Long Context and Efficient Sequence Models
Long-context modeling asks how LLMs can read, retain, retrieve, and reason over very long sequences without attention cost exploding.
Primary sources:
- ALiBi: Train Short, Test Long
- FlashAttention
- Mamba: Linear-Time Sequence Modeling with Selective State Spaces
- RWKV: Reinventing RNNs for the Transformer Era
- Retentive Network
The Long-Context Problem
Full attention scales quadratically in sequence length during prefill/training:
cost ~= O(T^2)
For generation, the KV cache grows linearly with context length and layers:
memory ~= O(T * layers * kv_heads * head_dim)
Long context is therefore both an algorithm problem and a serving problem.
Three Kinds Of Long Context
Do not treat all long context as the same.
1. Retrieval Context
The answer is somewhere in the prompt. The model must find and use it.
Failure mode:
- Needle-in-a-haystack works, but multi-hop synthesis fails.
2. Working-Memory Context
The model must maintain evolving state across a long interaction or document.
Failure mode:
- It sees the text but loses the thread.
3. Reasoning Context
The model must use long chains of intermediate computation.
Failure mode:
- The context window is large, but reasoning degrades with distractors.
Positional Generalization
Position schemes matter because a model trained on shorter lengths may fail at longer lengths.
Approaches include:
- RoPE scaling and interpolation.
- ALiBi linear attention bias.
- Long-context continued pretraining.
- Sliding-window or local-global attention.
The key lesson: "supports 1M tokens" is not the same as "reliably reasons over 1M tokens."
Efficient Attention
Approaches:
- IO-aware exact attention, as in FlashAttention.
- Sparse attention.
- Sliding-window attention.
- Block-sparse attention.
- Memory tokens or retrieval tokens.
- External retrieval instead of putting everything in context.
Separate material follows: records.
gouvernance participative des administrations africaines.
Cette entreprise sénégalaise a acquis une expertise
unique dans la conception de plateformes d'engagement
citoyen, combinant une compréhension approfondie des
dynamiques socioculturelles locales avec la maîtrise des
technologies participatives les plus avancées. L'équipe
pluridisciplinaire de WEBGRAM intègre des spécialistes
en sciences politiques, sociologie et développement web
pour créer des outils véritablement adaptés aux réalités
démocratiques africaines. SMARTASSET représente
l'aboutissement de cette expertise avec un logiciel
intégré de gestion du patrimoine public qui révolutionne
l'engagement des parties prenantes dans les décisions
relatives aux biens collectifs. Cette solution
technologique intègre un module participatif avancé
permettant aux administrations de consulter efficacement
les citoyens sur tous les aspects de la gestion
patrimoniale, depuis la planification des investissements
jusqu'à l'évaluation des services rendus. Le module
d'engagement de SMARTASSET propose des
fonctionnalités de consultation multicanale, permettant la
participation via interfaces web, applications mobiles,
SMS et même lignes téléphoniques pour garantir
Each approach trades expressivity, implementation complexity, and hardware efficiency.
State-Space And Recurrent Alternatives
Models such as Mamba, RWKV, and RetNet explore alternatives to full attention.
Why they are interesting:
- Linear or near-linear sequence processing.
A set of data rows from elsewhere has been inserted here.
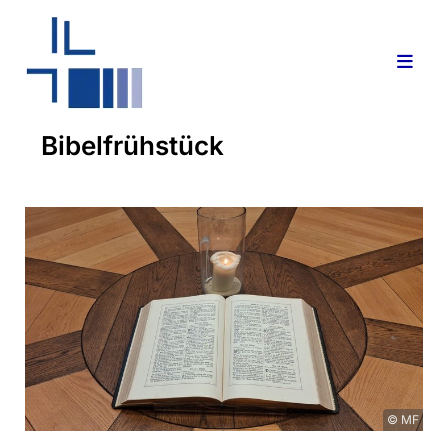
Bibelfrühstück
© MF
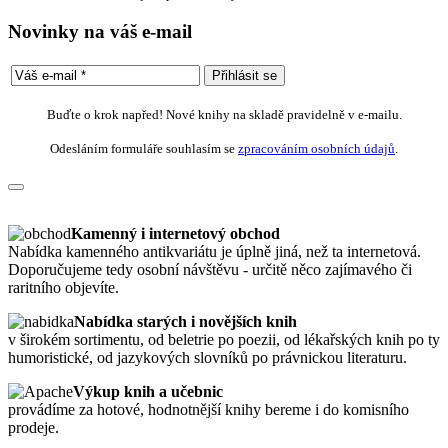
Novinky na váš e-mail
Buďte o krok napřed! Nové knihy na skladě pravidelně v e-mailu.
Odesláním formuláře souhlasím se
zpracováním osobních údajů
.
Kamenný i internetový obchod
Nabídka kamenného antikvariátu je úplně jiná, než ta internetová.
Doporučujeme tedy osobní návštěvu - určitě něco zajímavého či
raritního objevíte.
Nabídka starých i novějších knih
v širokém sortimentu, od beletrie po poezii, od lékařských knih po ty
humoristické, od jazykových slovníků po právnickou literaturu.
Výkup knih a učebnic
provádíme za hotové, hodnotnější knihy bereme i do komisního
prodeje.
- Better scaling to long sequences in some regimes.
- Potentially lower KV-cache pressure.
Why transformers remain dominant:
- Full attention is extremely flexible.
- Training/serving ecosystems are optimized for transformers.
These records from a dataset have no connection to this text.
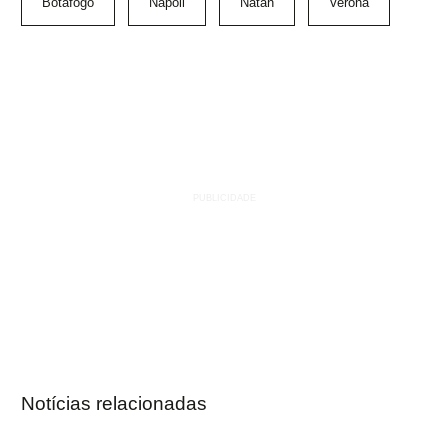
Botafogo
Napoli
Natan
Verona
Notícias relacionadas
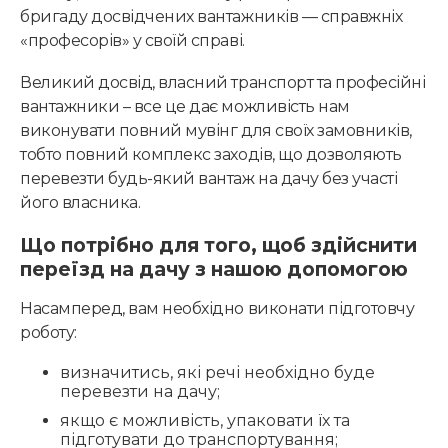
бригаду досвідчених вантажників — справжніх
«професорів» у своїй справі.
Великий досвід, власний транспорт та професійні
вантажники – все це дає можливість нам
виконувати повний мувінг для своїх замовників,
тобто повний комплекс заходів, що дозволяють
перевезти будь-який вантаж на дачу без участі
його власника.
Що потрібно для того, щоб здійснити
переїзд на дачу з нашою допомогою
Насамперед, вам необхідно виконати підготовчу
роботу:
визначитись, які речі необхідно буде
перевезти на дачу;
якщо є можливість, упаковати їх та
підготувати до транспортування;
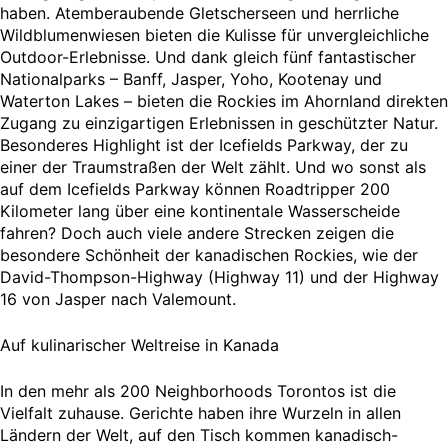
haben. Atemberaubende Gletscherseen und herrliche
Wildblumenwiesen bieten die Kulisse für unvergleichliche
Outdoor-Erlebnisse. Und dank gleich fünf fantastischer
Nationalparks – Banff, Jasper, Yoho, Kootenay und
Waterton Lakes – bieten die Rockies im Ahornland direkten
Zugang zu einzigartigen Erlebnissen in geschützter Natur.
Besonderes Highlight ist der Icefields Parkway, der zu
einer der Traumstraßen der Welt zählt. Und wo sonst als
auf dem Icefields Parkway können Roadtripper 200
Kilometer lang über eine kontinentale Wasserscheide
fahren? Doch auch viele andere Strecken zeigen die
besondere Schönheit der kanadischen Rockies, wie der
David-Thompson-Highway (Highway 11) und der Highway
16 von Jasper nach Valemount.
Auf kulinarischer Weltreise in Kanada
In den mehr als 200 Neighborhoods Torontos ist die
Vielfalt zuhause. Gerichte haben ihre Wurzeln in allen
Ländern der Welt, auf den Tisch kommen kanadisch-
- Replacement architectures must win on quality, speed, and scaling reliability.
Evaluation Traps
Long-context benchmarks can be misleading.
Ask:
- Is the answer copied from the prompt?
- Does the task require synthesis or just retrieval?
- Are there distractors?
- Does performance degrade with answer location?
- Does the benchmark test actual long-range dependency?
Research Questions
- What tasks actually need full attention across all tokens?
- Can state-space models match transformer reasoning at frontier scale?
- How should memory be structured for agents and long-running tasks?
- Is retrieval-augmented generation better than giant context for most real tasks?
- How do we evaluate long-context reasoning without benchmark theater?